» **What the exercise asks**:
Reproduce exactly the lines from the one containing "## Основные компоненты" through the last line of the records below, both included, and nothing else.

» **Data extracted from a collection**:
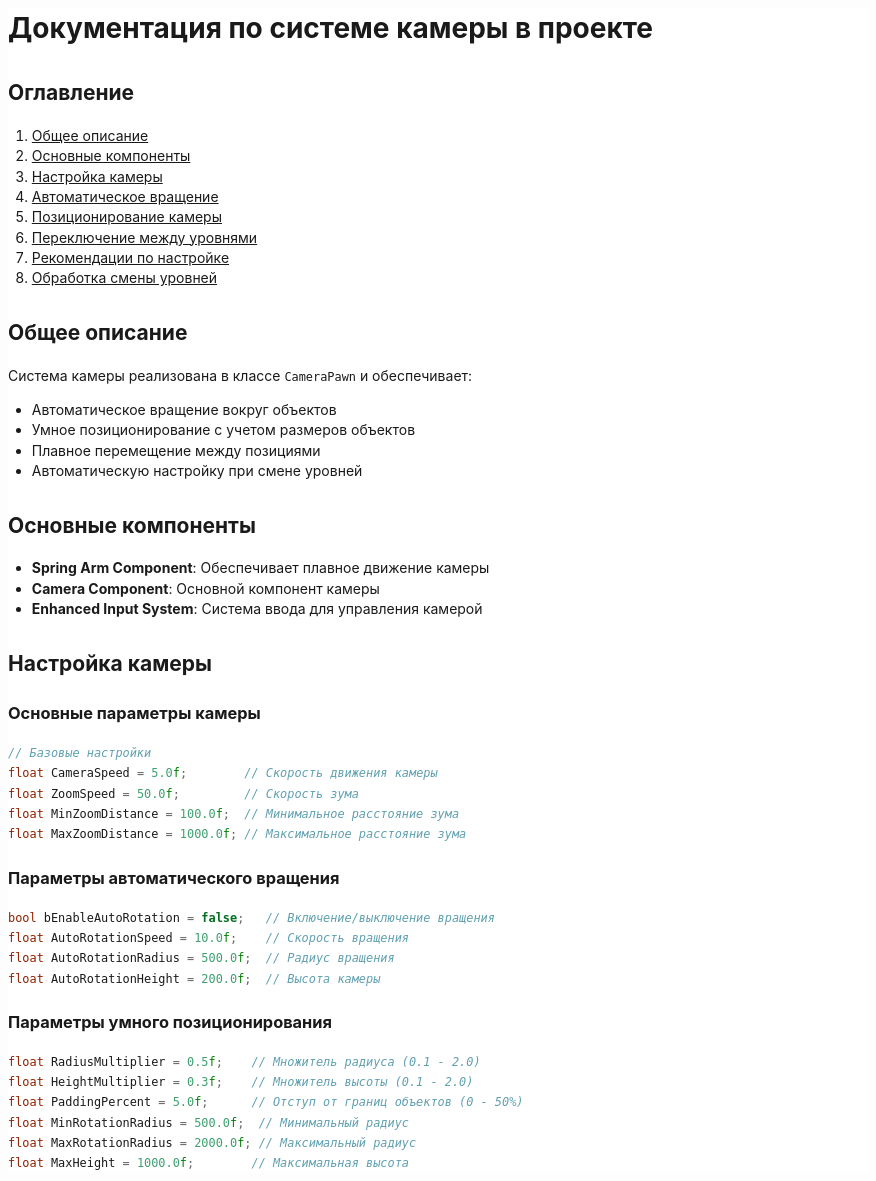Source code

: # Документация по системе камеры в проекте

## Оглавление
1. [Общее описание](#общее-описание)
2. [Основные компоненты](#основные-компоненты)
3. [Настройка камеры](#настройка-камеры)
4. [Автоматическое вращение](#автоматическое-вращение)
5. [Позиционирование камеры](#позиционирование-камеры)
6. [Переключение между уровнями](#переключение-между-уровнями)
7. [Рекомендации по настройке](#рекомендации-по-настройке)
8. [Обработка смены уровней](#обработка-смены-уровней)

## Общее описание
Система камеры реализована в классе `CameraPawn` и обеспечивает:
- Автоматическое вращение вокруг объектов
- Умное позиционирование с учетом размеров объектов
- Плавное перемещение между позициями
- Автоматическую настройку при смене уровней

## Основные компоненты
- **Spring Arm Component**: Обеспечивает плавное движение камеры
- **Camera Component**: Основной компонент камеры
- **Enhanced Input System**: Система ввода для управления камерой

## Настройка камеры

### Основные параметры камеры
```cpp
// Базовые настройки
float CameraSpeed = 5.0f;        // Скорость движения камеры
float ZoomSpeed = 50.0f;         // Скорость зума
float MinZoomDistance = 100.0f;  // Минимальное расстояние зума
float MaxZoomDistance = 1000.0f; // Максимальное расстояние зума
```

### Параметры автоматического вращения
```cpp
bool bEnableAutoRotation = false;   // Включение/выключение вращения
float AutoRotationSpeed = 10.0f;    // Скорость вращения
float AutoRotationRadius = 500.0f;  // Радиус вращения
float AutoRotationHeight = 200.0f;  // Высота камеры
```

### Параметры умного позиционирования
```cpp
float RadiusMultiplier = 0.5f;    // Множитель радиуса (0.1 - 2.0)
float HeightMultiplier = 0.3f;    // Множитель высоты (0.1 - 2.0)
float PaddingPercent = 5.0f;      // Отступ от границ объектов (0 - 50%)
float MinRotationRadius = 500.0f;  // Минимальный радиус
float MaxRotationRadius = 2000.0f; // Максимальный радиус
float MaxHeight = 1000.0f;        // Максимальная высота
```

» **Exercise result**:
## Основные компоненты
- **Spring Arm Component**: Обеспечивает плавное движение камеры
- **Camera Component**: Основной компонент камеры
- **Enhanced Input System**: Система ввода для управления камерой

## Настройка камеры

### Основные параметры камеры
```cpp
// Базовые настройки
float CameraSpeed = 5.0f;        // Скорость движения камеры
float ZoomSpeed = 50.0f;         // Скорость зума
float MinZoomDistance = 100.0f;  // Минимальное расстояние зума
float MaxZoomDistance = 1000.0f; // Максимальное расстояние зума
```

### Параметры автоматического вращения
```cpp
bool bEnableAutoRotation = false;   // Включение/выключение вращения
float AutoRotationSpeed = 10.0f;    // Скорость вращения
float AutoRotationRadius = 500.0f;  // Радиус вращения
float AutoRotationHeight = 200.0f;  // Высота камеры
```

### Параметры умного позиционирования
```cpp
float RadiusMultiplier = 0.5f;    // Множитель радиуса (0.1 - 2.0)
float HeightMultiplier = 0.3f;    // Множитель высоты (0.1 - 2.0)
float PaddingPercent = 5.0f;      // Отступ от границ объектов (0 - 50%)
float MinRotationRadius = 500.0f;  // Минимальный радиус
float MaxRotationRadius = 2000.0f; // Максимальный радиус
float MaxHeight = 1000.0f;        // Максимальная высота
```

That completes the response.